If Californians are going to reach their goal of massive greenhouse gas reductions in the next 40 years, they’ve got their work cut out for them. But the goal is not impossible, according to a team of researchers that has provided a blueprint to get there.
In a paper published last week in the online version of the journal Science, the authors show it is possible for California to achieve its state-mandated goal of reducing greenhouse gas emissions to 80 percent below 1990 levels by 2050. It's going to take a bit of effort and a conversion to carbon-neutral, electrically powered cars and appliances.
"The task is formidable, but not impossible," said Jim Williams, an associate professor at the Monterey Institute of International Studies and co-author of the paper. "And it isn't a matter of technology alone. R&D, investment, infrastructure planning, incentives for businesses, even behavior changes all have to work in tandem. This requires policy, and society needs to be behind it."
The study was conducted by researchers from UC Berkeley, the Lawrence Berkeley National Laboratory and Energy and Environmental Economics, a consulting firm.
California is the world’s sixth-largest economy and 12th-largest emitter of greenhouse gases.

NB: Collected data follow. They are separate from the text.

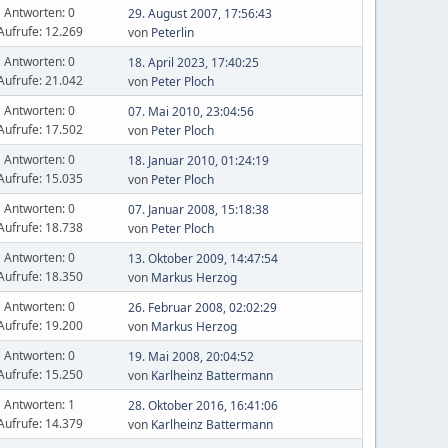
Antworten: 0
29. August 2007, 17:56:43
Aufrufe: 12.269
von
Peterlin
Antworten: 0
18. April 2023, 17:40:25
Aufrufe: 21.042
von
Peter Ploch
Antworten: 0
07. Mai 2010, 23:04:56
Aufrufe: 17.502
von
Peter Ploch
Antworten: 0
18. Januar 2010, 01:24:19
Aufrufe: 15.035
von
Peter Ploch
Antworten: 0
07. Januar 2008, 15:18:38
Aufrufe: 18.738
von
Peter Ploch
Antworten: 0
13. Oktober 2009, 14:47:54
Aufrufe: 18.350
von
Markus Herzog
Antworten: 0
26. Februar 2008, 02:02:29
Aufrufe: 19.200
von
Markus Herzog
Antworten: 0
19. Mai 2008, 20:04:52
Aufrufe: 15.250
von
Karlheinz Battermann
Antworten: 1
28. Oktober 2016, 16:41:06
Aufrufe: 14.379
von
Karlheinz Battermann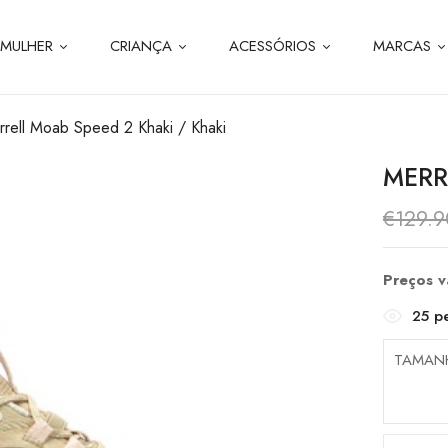
MULHER
CRIANÇA
ACESSÓRIOS
MARCAS
rell Moab Speed 2 Khaki / Khaki
MERR
€
129.9
Preços 
25
pe
TAMAN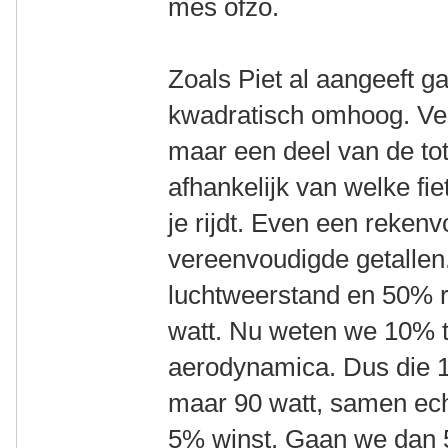
mes ofzo.
Zoals Piet al aangeeft g
kwadratisch omhoog. Ver
maar een deel van de to
afhankelijk van welke fi
je rijdt. Even een reken
vereenvoudigde getallen
luchtweerstand en 50% 
watt. Nu weten we 10% t
aerodynamica. Dus die 1
maar 90 watt, samen ech
5% winst. Gaan we dan 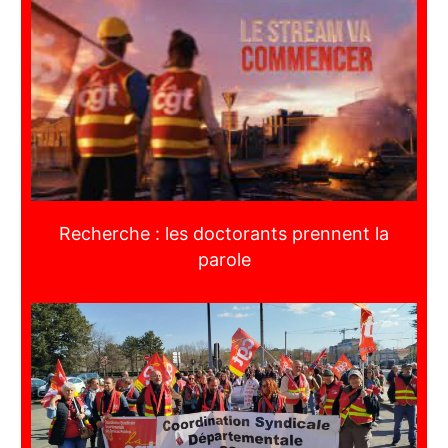
Recherche : les doctorants prennent la
parole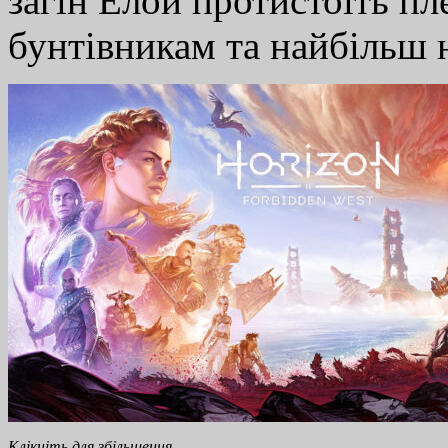
загін Елой протистоїть пл
бунтівникам та найбільш
Клікніть для збільшення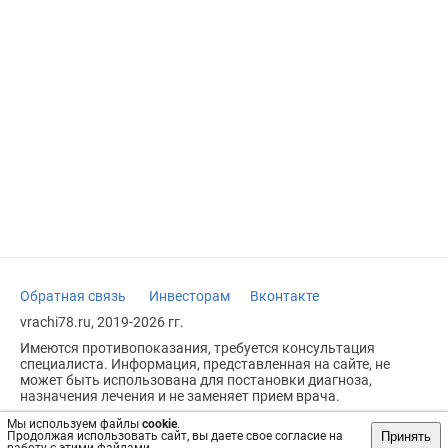
Обратная связь
Инвесторам
Вконтакте
vrachi78.ru, 2019-2026 гг.
Имеются противопоказания, требуется консультация
специалиста. Информация, представленная на сайте, не
может быть использована для постановки диагноза,
назначения лечения и не заменяет прием врача.
Возрастное ограничение: 18+
Мы используем файлы
cookie
.
Принять
Продолжая использовать сайт, вы даете свое согласие на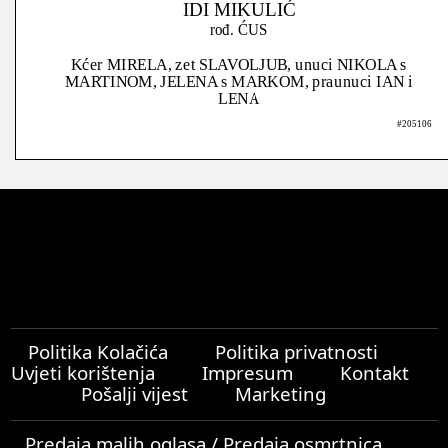
IDI MIKULIĆ
rođ. ĆUS
Kćer MIRELA, zet SLAVOLJUB, unuci NIKOLA s
MARTINOM, JELENA s MARKOM, praunuci IAN i
LENA
#205106
Politika Kolačića
Politika privatnosti
Uvjeti korištenja
Impresum
Kontakt
Pošalji vijest
Marketing
Predaja malih oglasa / Predaja osmrtnica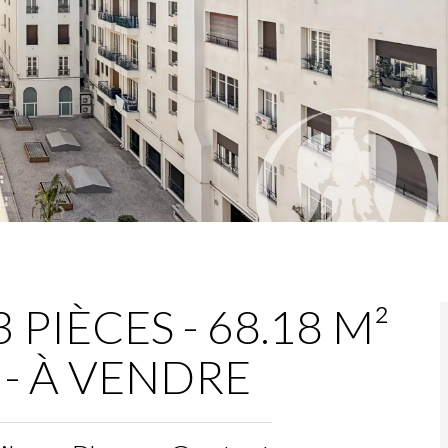
PIÈCES - 68.18 M²
€ - À VENDRE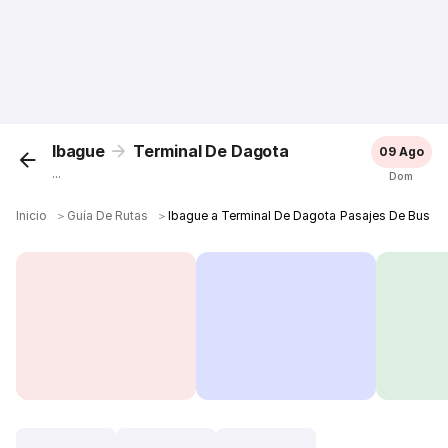
Ibague
Terminal De Dagota
09 Ago
...
Dom
Inicio
＞
Guía De Rutas
＞
Ibague a Terminal De Dagota Pasajes De Bus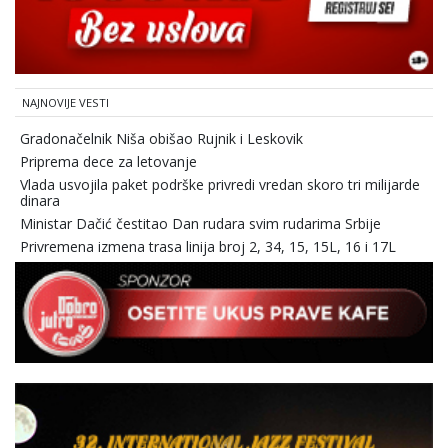
NAJNOVIJE VESTI
Gradonačelnik Niša obišao Rujnik i Leskovik
Priprema dece za letovanje
Vlada usvojila paket podrške privredi vredan skoro tri milijarde
dinara
Ministar Dačić čestitao Dan rudara svim rudarima Srbije
Privremena izmena trasa linija broj 2, 34, 15, 15L, 16 i 17L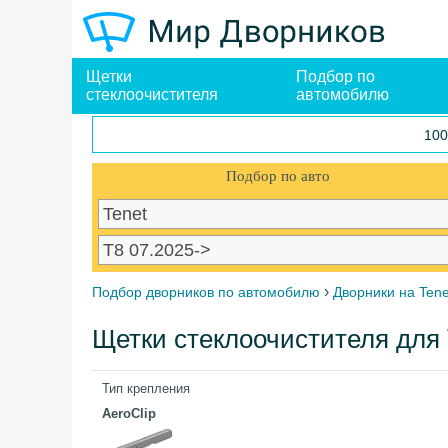
Щетки
Подбор по
стеклоочистителя
автомобилю
100
Подбор по авто
›
Подбор дворников по автомобилю
Дворники на Tene
Щетки стеклоочистителя для 
Тип крепления
AeroClip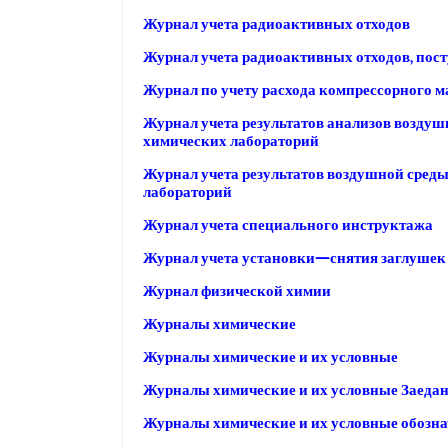
Журнал учета радиоактивных отходов
Журнал учета радиоактивных отходов, пос
Журнал по учету расхода компрессорного м
Журнал учета результатов анализов возду
химических лабораторий
Журнал учета результатов воздушной сред
лабораторий
Журнал учета специального инструктажа
Журнал учета установки—снятия заглушек
Журнал физической химии
Журналы химические
Журналы химические и их условные
Журналы химические и их условные Заеда
Журналы химические и их условные обозн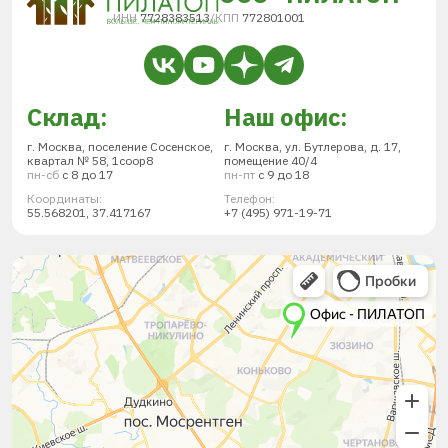
ИНН
7728383513
/
КПП
772801001
Склад:
Наш офис:
г. Москва, поселение Сосенское,
г. Москва, ул. Бутлерова, д. 17,
квартал № 58, 1соор8
помещение 40/4
пн-сб
с 8 до 17
пн-пт
с 9 до 18
Координаты:
Телефон:
55.568201, 37.417167
+7 (495) 971-19-71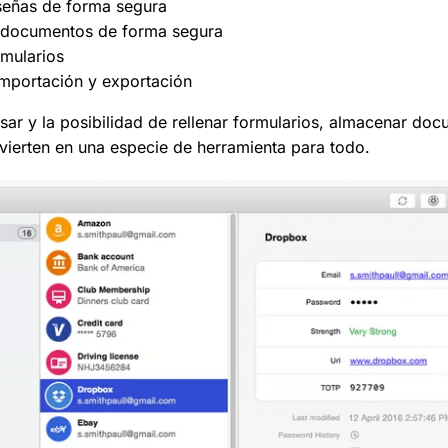
señas de forma segura
 documentos de forma segura
rmularios
mportación y exportación
usar y la posibilidad de rellenar formularios, almacenar do
ierten en una especie de herramienta para todo.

A California law, known as AB 32, requires the state to reduce greenhouse gas emissions to 1990 levels by 2020, which is about a 30 percent below current emissions. The law further requires the state to reduce levels even more: 80 percent below 1990 levels by the year 2050.
To do this, the state will have to move away from fossil fuels and other greenhouse gas emitters and start investing in carbon-neutral electricity production, such as nuclear power, renewables and carbon storage. Williams and report co-author Margaret Torn, head of the Climate and Carbon Sciences Program at the Lawrence Berkeley laboratory, said the means to achieve these goals exist with current technology.
"There's no technological reason why we shouldn’t achieve it," Williams said.
However, "when you go out to 2050, you will need to have some new technologies that don’t currently exist in commercialized or commercially competitive forms," he said.
Those technologies include carbon capture and sequestration, he said. The technology is there, but it's not commercialized yet.
But, "we don’t need to develop entirely new technologies," he said. "We're not talking about a hydrogen economy."
The authors say we will have to rely on a different – no carbon-producing – energy production system, however. They lay out four scenarios they say are equal in cost and investment: electricity that relies on nuclear power, renewables, carbon storage or a mixture of the three.
They say the bulk of efficiencies will have to be realized in the business sector through improvements in building insulation, lighting and appliances.
Torn says the most important thing about the group's paper is that it provides a "road map" for city and infrastructure planners.
"When we build new roads, for instance, or the Bay Bridge, things like bike lanes will be considered," she said.